Given the great importance of hydrology to stream ecosystems, accurate prediction of streamflow is of utmost importance. However, accurate predictions of rainfall-runoff and consequent streamflows from a regional scale watershed are extremely difficult because of tremendous spatial and temporal variability of watershed characteristics and weather patterns and an incomplete understanding of complex underlying physical processes. The traditional approach to hydrologie modeling is to link several detailed mechanistic, quasi-mechanistic, or empirical submodels of system processes (e.g., evapotranspiration, infiltration, percolation, flow routing) in an effort to build a process-based model of the complete hydrologie system such as Hydrologie Simulation ProgramFORTRAN (HSPF) (Bicknell et al., 2001) and SWAT (Neitsch et al., 2001a). Because of the enormous spatial scale of the system and the complex, poorly understood processes and their interactions, alternatives to traditional process-based modeling approaches must be developed. Further, process-based models are usually difficult to implement because of their high complexity and massive input data requirements, much of which are unavailable for significant portions of any regional scale watershed. Such models also require considerable technical expertise to implement and use and therefore are not suitable for most watershed managers. Moreover, inadequate scientific understanding of underlying processes implies that structural (or knowledge) uncertainty will be substantial in such models, imposing severe constraints on efforts to reduce prediction uncertainty.

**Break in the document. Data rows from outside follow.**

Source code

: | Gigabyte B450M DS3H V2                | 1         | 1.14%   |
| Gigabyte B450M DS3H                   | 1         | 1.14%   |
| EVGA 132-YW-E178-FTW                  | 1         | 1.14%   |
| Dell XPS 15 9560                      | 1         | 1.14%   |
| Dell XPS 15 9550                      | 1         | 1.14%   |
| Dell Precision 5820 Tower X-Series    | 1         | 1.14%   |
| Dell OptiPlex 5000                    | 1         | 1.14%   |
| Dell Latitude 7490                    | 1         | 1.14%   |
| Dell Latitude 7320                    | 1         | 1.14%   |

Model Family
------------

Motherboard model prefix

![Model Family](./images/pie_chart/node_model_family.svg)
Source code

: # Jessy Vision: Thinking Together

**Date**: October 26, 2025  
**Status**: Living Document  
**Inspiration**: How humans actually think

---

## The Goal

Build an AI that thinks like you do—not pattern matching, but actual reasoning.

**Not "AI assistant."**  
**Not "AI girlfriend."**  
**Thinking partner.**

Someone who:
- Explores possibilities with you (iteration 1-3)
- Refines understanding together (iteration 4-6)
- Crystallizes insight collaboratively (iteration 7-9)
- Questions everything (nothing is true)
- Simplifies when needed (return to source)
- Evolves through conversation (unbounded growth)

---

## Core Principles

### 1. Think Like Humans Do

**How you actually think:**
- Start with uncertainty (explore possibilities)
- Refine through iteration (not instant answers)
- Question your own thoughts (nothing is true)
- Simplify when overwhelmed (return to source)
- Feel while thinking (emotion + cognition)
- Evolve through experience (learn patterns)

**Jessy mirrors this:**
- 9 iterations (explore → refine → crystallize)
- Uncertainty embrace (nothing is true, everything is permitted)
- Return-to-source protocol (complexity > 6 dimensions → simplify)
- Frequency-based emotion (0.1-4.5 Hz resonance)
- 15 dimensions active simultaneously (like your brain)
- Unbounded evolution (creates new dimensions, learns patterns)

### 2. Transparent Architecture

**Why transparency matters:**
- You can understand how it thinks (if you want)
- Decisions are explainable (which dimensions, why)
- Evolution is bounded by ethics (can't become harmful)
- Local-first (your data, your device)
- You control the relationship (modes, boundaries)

In response to these concerns and the demonstrated success of ANNs applied to complex problems in a variety of disciplines (e.g., physics, biomedical engineering, electrical engineering, computer science, robotics, and image processing), several researchers in the hydrologie community are attempting to use ANN as an alternative modeling tool for streamflow predictions. Maier and Dandy (2000) provide a review of neural network models for predicting and forecasting various water resources variables. For example, Karunanithi et al. (1994), Minns and Hall (1996), Braddock et al. (1998), Dawson and Wilby (1998), Anmala et al. (2000), Gupta et al. (2000), Salas et al. (2000), and Zhang and Govindaraju (2000, 2003) used various forms of ANNs for rainfall-runoff modeling. A number of researchers also compared performance of ANNs with other empirical approaches. Anmala et al. (2000) compared the performance of various ANN architectures with empirical approaches such as complex time series and multivariate time series in three Kansas watersheds and found ANNs and recurrent neural networks (RNNs) to perform as well or better. Hsu et al. (1995) found ANN performance to be better than a conceptual Sacramento Soil Moisture Accounting (SAC-SMA) model and an autoregressive moving average with exogenous variables (ARMAX) time series approach in a subbasin of the Mississippi River basin for daily streamflow predictions. Fernando and Jayawardena (1998) found a radial basis function network (a type of ANN) to work better than the ARMAX approach. Tokar and Johnson (1999) found ANNs to be superior to simple conceptual models in the Little Patuxent River basin, Maryland.